Vodka Ad Too Sexy For Brooklyn Hasidic Community

Graphic by Angelie Zaslavsky
Is a bikini-clad bum offensive? Does a clothed booty constitute an “inappropriate” image?
Probably not in hip-hop videos, vacation ads or swimwear promotions. But on the side of a New York City Transit bus that travels through heavily Orthodox Jewish neighborhoods, it’s a different story, a crusading rabbi says. And the Metropolitan Transportation Authority seems to agree.
The derriere dispute flared when the MTA banned a popular ad for Georgi Vodka featuring scantily clad models. “The ads show the back side of a woman dressed only in a bikini bottom and a woman sitting in the sand with her arms around her knees,” according to the NY Daily News.
The sexy images didn’t sit — ahem — that well with “Hasidic community members,” the News reports. Rabbi Shea Hecht, who heads the National Committee for the Furtherance of Jewish Education, told Fox News he has “great respect for the First Amendment, but believes he also has a right to travel through his neighborhood with his children and not be offended.”
The MTA subsequently pulled the ads from buses leaving Flatbush, Ulmer Park and Jackie Gleason depots in Brooklyn, according to a spokesperson.
But Martin Silver, owner of Georgi Vodka producer Star Industries, rebutted that notion. These ads are clearly not pornography. … If you don’t like what’s on a bus, all you have to do is look away and walk past,” he told the Daily News.
The ads are banned for now. In the meantime, Georgi Vodka’s PR people have been working overtime.

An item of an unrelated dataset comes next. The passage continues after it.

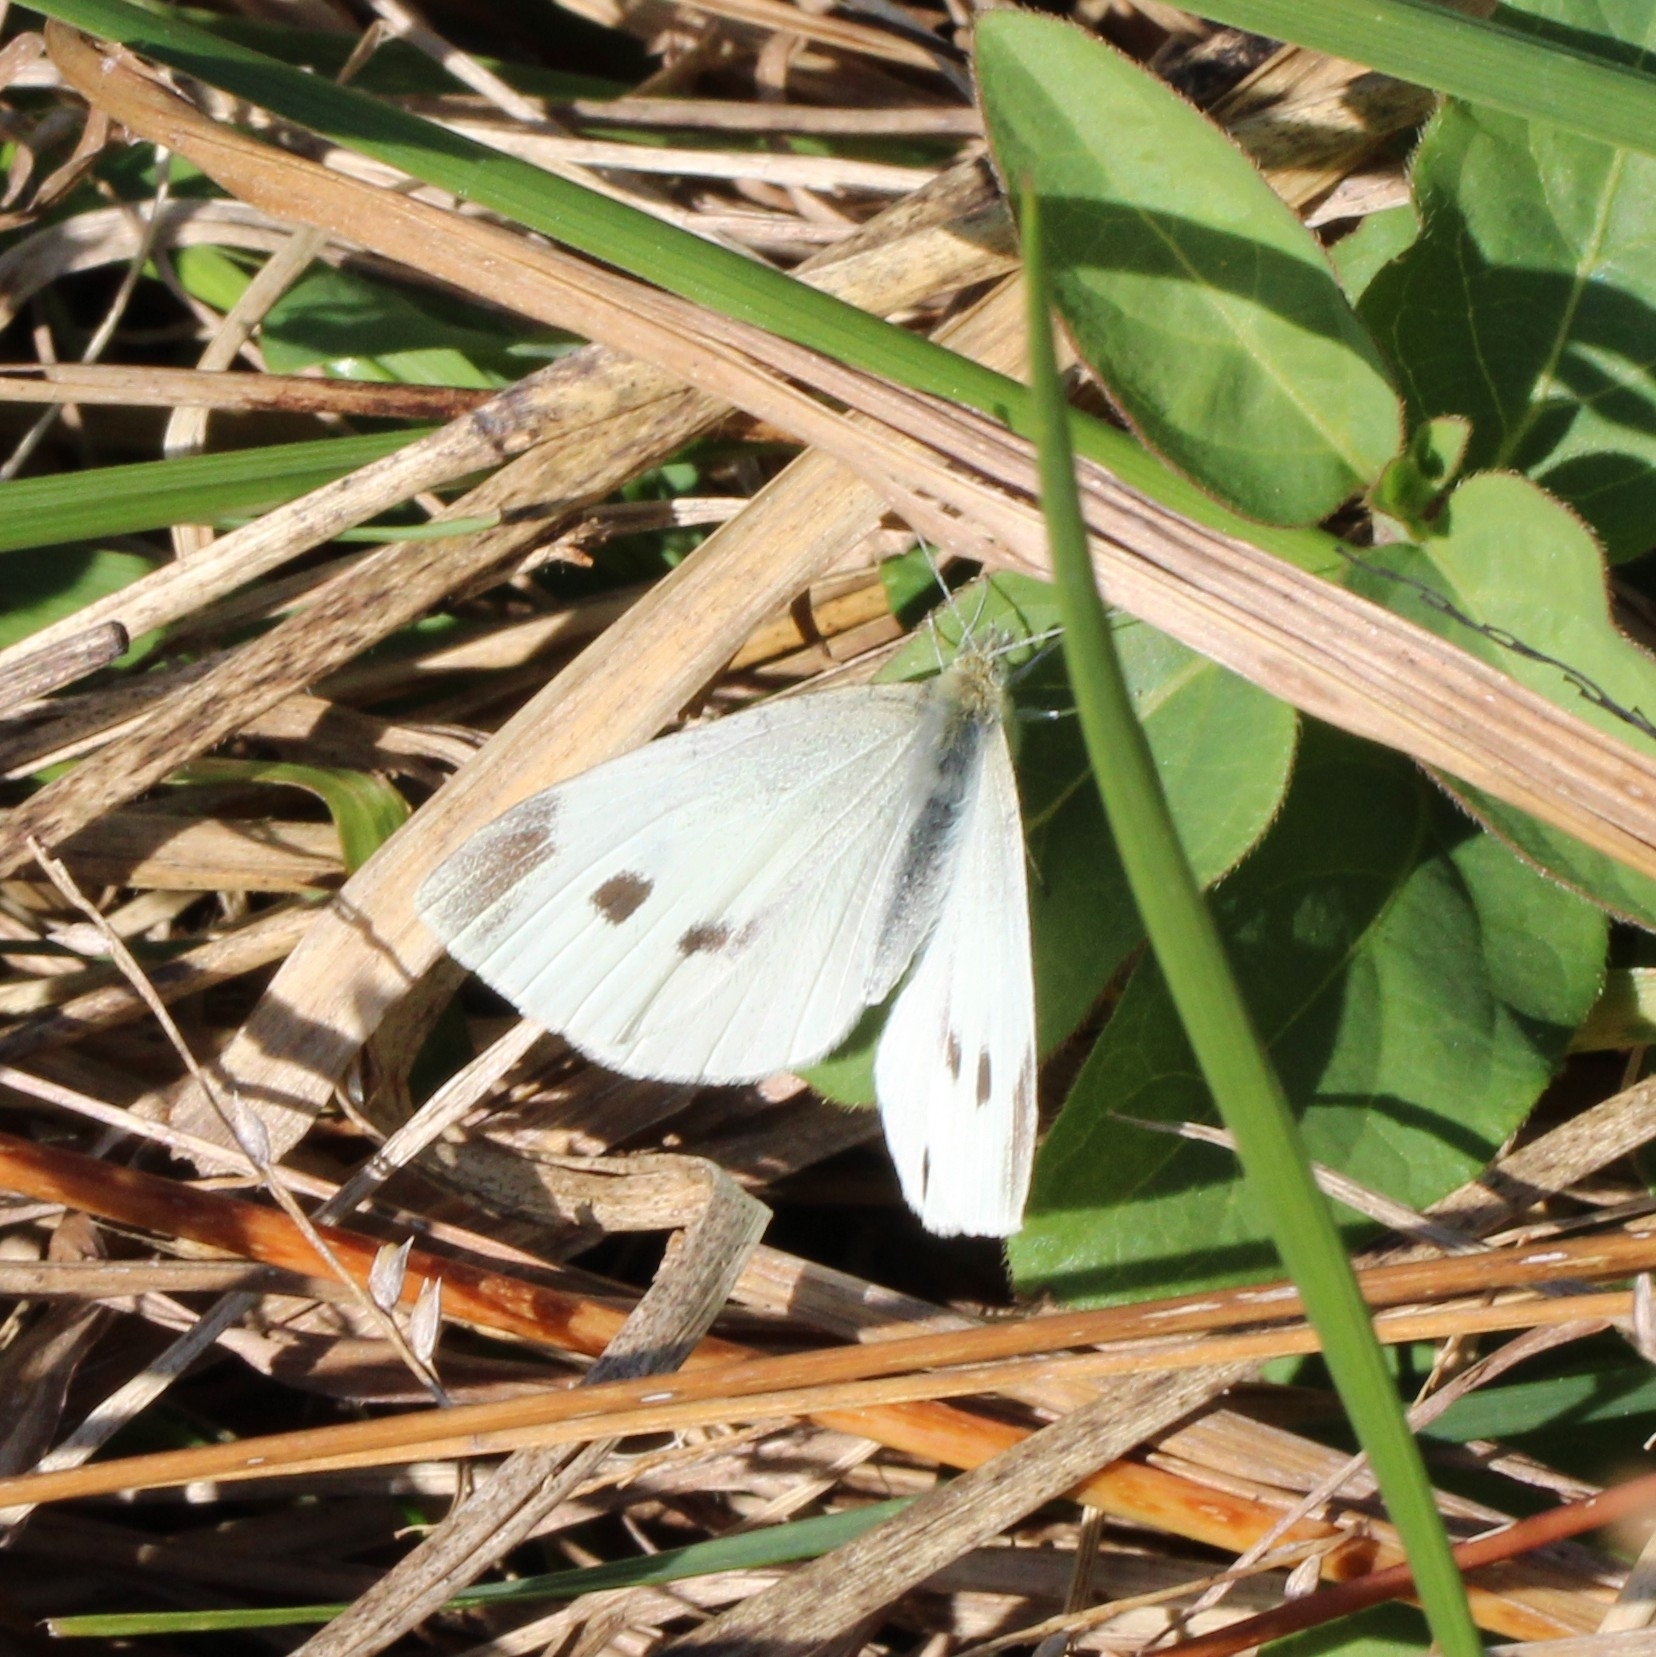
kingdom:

When Silver spoke to the Daily News, he “was flanked by several models hired to wear white bikinis with ‘GEORGI’ stamped across the bum and hold signs that read, ‘MTA should butt out of bikini ads.’”
The news comes on the heels of Philologos’ report in last week’s Forward of the New York Times controversy over Jeffrey Goldberg’s use of the word “tuchus”.